# Adobe Lightroom 3 doesn't see HDR EFEX PRO



## Verticalx (Nov 24, 2010)

Hi
I just tried to install HDR EFEX PRO 4. Aperture sees plugin correctly, but Lightroom doesn't. I tried to reinstall but it didn't help
Any solutions?

Thanks 
Alex


----------



## clee01l (Nov 24, 2010)

The Lightroom Plugin is separate from the Aperture or the Photoshop Plugin. Do you have the plugin specific to LR?


----------



## sizzlingbadger (Nov 25, 2010)

The new 64 bit plug-ins are now combined for Lightroom and Aperture. Install the plug-in and it shows up in both.

The HDR Pro plug-in is a little different it uses the export dialog, choose the images you want to merge and select Export, then select the HDR Pro Export Preset - see attached.


----------



## Guidigio (Oct 8, 2011)

sizzlingbadger said:


> The new 64 bit plug-ins are now combined for Lightroom and Aperture.
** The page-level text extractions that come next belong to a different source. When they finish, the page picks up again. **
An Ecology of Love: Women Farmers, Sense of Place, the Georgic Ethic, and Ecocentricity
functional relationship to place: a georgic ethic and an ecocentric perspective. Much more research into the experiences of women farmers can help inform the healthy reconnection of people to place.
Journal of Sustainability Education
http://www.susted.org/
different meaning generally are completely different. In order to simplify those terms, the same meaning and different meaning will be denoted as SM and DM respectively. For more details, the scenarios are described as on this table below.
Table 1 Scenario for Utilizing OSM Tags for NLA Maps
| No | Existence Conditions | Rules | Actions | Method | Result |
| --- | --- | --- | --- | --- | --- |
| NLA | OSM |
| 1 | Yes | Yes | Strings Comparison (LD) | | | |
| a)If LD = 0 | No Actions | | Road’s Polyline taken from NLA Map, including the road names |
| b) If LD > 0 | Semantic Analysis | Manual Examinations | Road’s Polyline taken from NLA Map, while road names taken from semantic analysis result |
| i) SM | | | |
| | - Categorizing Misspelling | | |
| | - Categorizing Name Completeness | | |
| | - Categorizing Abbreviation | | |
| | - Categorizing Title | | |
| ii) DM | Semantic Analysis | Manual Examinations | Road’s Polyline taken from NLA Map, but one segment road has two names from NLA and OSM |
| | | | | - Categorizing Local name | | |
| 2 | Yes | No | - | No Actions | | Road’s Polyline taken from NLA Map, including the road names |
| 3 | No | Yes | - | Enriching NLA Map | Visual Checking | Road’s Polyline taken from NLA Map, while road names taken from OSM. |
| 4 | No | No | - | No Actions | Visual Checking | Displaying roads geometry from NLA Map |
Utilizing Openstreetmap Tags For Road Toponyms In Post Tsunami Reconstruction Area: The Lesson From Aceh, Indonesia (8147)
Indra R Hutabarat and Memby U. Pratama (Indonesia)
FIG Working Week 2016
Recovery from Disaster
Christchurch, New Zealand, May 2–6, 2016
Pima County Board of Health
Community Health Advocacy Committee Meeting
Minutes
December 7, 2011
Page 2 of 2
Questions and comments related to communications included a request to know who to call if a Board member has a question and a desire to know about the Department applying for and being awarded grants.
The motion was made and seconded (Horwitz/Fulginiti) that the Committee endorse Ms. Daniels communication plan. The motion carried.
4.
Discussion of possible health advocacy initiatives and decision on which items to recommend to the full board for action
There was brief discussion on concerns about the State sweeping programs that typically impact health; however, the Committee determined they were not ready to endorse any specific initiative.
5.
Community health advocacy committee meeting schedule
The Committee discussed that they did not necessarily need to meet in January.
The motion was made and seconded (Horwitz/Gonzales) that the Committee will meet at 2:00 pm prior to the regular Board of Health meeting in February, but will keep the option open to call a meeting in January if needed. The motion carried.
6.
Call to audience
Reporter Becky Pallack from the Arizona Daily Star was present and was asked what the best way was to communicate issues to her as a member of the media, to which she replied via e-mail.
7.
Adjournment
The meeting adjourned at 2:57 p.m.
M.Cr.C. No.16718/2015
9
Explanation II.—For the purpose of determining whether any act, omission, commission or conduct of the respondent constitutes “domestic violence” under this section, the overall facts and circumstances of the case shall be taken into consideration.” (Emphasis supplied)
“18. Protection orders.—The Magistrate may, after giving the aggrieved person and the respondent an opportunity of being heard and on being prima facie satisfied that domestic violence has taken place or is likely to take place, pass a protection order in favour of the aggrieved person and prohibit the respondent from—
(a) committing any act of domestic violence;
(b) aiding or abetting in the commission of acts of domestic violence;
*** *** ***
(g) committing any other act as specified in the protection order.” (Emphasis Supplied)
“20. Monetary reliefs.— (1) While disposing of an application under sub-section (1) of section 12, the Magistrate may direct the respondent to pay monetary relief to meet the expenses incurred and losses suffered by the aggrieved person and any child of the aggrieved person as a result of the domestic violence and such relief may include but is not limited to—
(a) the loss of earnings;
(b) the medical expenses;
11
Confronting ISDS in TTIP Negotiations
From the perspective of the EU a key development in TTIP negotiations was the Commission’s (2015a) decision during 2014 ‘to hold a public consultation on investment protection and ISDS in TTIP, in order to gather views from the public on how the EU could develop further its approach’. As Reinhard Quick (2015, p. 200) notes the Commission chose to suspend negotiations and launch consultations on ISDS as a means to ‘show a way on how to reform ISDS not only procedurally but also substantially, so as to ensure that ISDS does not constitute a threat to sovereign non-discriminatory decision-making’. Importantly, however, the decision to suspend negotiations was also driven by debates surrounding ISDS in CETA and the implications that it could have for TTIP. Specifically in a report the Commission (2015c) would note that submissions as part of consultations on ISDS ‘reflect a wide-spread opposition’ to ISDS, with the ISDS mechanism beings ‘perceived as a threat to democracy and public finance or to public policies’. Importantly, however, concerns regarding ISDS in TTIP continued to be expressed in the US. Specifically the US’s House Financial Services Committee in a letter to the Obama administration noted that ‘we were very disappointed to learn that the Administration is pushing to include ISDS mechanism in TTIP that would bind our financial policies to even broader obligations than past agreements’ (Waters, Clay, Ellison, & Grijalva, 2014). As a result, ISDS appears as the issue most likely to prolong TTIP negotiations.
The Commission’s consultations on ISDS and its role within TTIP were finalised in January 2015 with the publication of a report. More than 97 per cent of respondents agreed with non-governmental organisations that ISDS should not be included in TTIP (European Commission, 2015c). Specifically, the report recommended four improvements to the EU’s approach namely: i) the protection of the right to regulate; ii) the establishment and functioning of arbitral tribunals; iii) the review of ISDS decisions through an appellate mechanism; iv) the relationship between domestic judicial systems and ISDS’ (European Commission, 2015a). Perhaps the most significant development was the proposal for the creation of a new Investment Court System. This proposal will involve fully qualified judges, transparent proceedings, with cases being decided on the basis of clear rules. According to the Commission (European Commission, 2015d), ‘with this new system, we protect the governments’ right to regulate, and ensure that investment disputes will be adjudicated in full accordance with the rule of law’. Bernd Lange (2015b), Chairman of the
Install the plug-in and it shows up in both.
> 
> The HDR Pro plug-in is a little different it uses the export dialog, choose the images you want to merge and select Export, then select the HDR Pro Export Preset - see attached.



As can be seen in the attachment, de HDR plugin is recognized by LR. The problem is that when I select a x images and right click on them to select export  I cannot see the HDREfexPro preset. Nik software advised to reinstall, but that did not work. Any advise is welcome


----------



## LouieSherwin (Oct 10, 2011)

Hi,

Try running the Nik uninstall first. That should remove all previous files that could potentially be causing problems.

Also if you open the "File -> Export" (Ctl-Shift-E) dialog you should be able to select "Nik Software" from the pull down menu at that top. That may be enough to make LR see the preset in your contextual menu.

-louie


----------